- Alıntı -
════════════════

İzmir'den Afganistanlı kadınlara destek: Birlikte güçlüyüz

İzmir'de Kadınlar Birlikte Güçlü'nün çağrısıyla bir araya gelen kadınlar, Taliban'ın kadınların kazanımlarına belirterek, “Afganistanlı kadınlar yalnız değildir” dedi.

Google Haberlere Abone ol

İZMİR - Kadınlar Birlikte Güçlü'nün çağrısıyla İzmir'de bir araya gelen kadınlar, Afganistan'da yaşayan kadınlara destek olmak amacıyla basın açıklaması düzenledi.

Karşıyaka Çarşı girişinde düzenlenen açıklamada “Afganistanlı kadınlar yalnız değildir” yazılı pankart taşınarak “Yaşasın kadın dayanışması” ve “Taliban elini kadınlardan ve translardan çek” sloganları atıldı.

Kadınlar adına yapılan açıklamada, Afganistan'da Taliban'ın ülkenin tamamını ele geçirmesinin ardından Taliban şiddetinden en çok etkilenenlerin kadınlar olduğu belirtildi.

Kadınların Taliban'ın kendi şeriat kanunları altında idam, sokak ortasında kırbaçlanma gibi ceza uygulamaları ile “karanlık günlere” geri dönüleceğinden kaygılı olunduğu ifade edilen açıklamada, Taliban'ın dönüşüyle riske atılan özgürlük ve kazanımlar anlatıldı.

'KAZANIMLARIMIZA GÖZ DİKTİĞİNİZİN FARKINDAYIZ"

════════════════

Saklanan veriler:
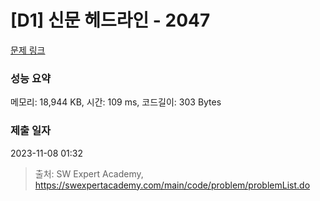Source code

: # [D1] 신문 헤드라인 - 2047 

[문제 링크](https://swexpertacademy.com/main/code/problem/problemDetail.do?contestProbId=AV5QKsLaAy0DFAUq) 

### 성능 요약

메모리: 18,944 KB, 시간: 109 ms, 코드길이: 303 Bytes

### 제출 일자

2023-11-08 01:32



> 출처: SW Expert Academy, https://swexpertacademy.com/main/code/problem/problemList.do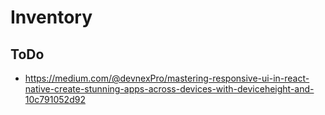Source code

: # Inventory

## ToDo

- https://medium.com/@devnexPro/mastering-responsive-ui-in-react-native-create-stunning-apps-across-devices-with-deviceheight-and-10c791052d92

════════════════

- Yapılacak iş -
Afganistanlı kadınlara destek haberinde "İzmir'de Kadınlar Birlikte" sözleriyle başlayıp "kadınlar olduğu belirtildi." sözlerine kadar süren kısmı harfi harfine kopyalayın.

- Yanıt -
İzmir'de Kadınlar Birlikte Güçlü'nün çağrısıyla bir araya gelen kadınlar, Taliban'ın kadınların kazanımlarına belirterek, “Afganistanlı kadınlar yalnız değildir” dedi.

Google Haberlere Abone ol

İZMİR - Kadınlar Birlikte Güçlü'nün çağrısıyla İzmir'de bir araya gelen kadınlar, Afganistan'da yaşayan kadınlara destek olmak amacıyla basın açıklaması düzenledi.

Karşıyaka Çarşı girişinde düzenlenen açıklamada “Afganistanlı kadınlar yalnız değildir” yazılı pankart taşınarak “Yaşasın kadın dayanışması” ve “Taliban elini kadınlardan ve translardan çek” sloganları atıldı.

Kadınlar adına yapılan açıklamada, Afganistan'da Taliban'ın ülkenin tamamını ele geçirmesinin ardından Taliban şiddetinden en çok etkilenenlerin kadınlar olduğu belirtildi.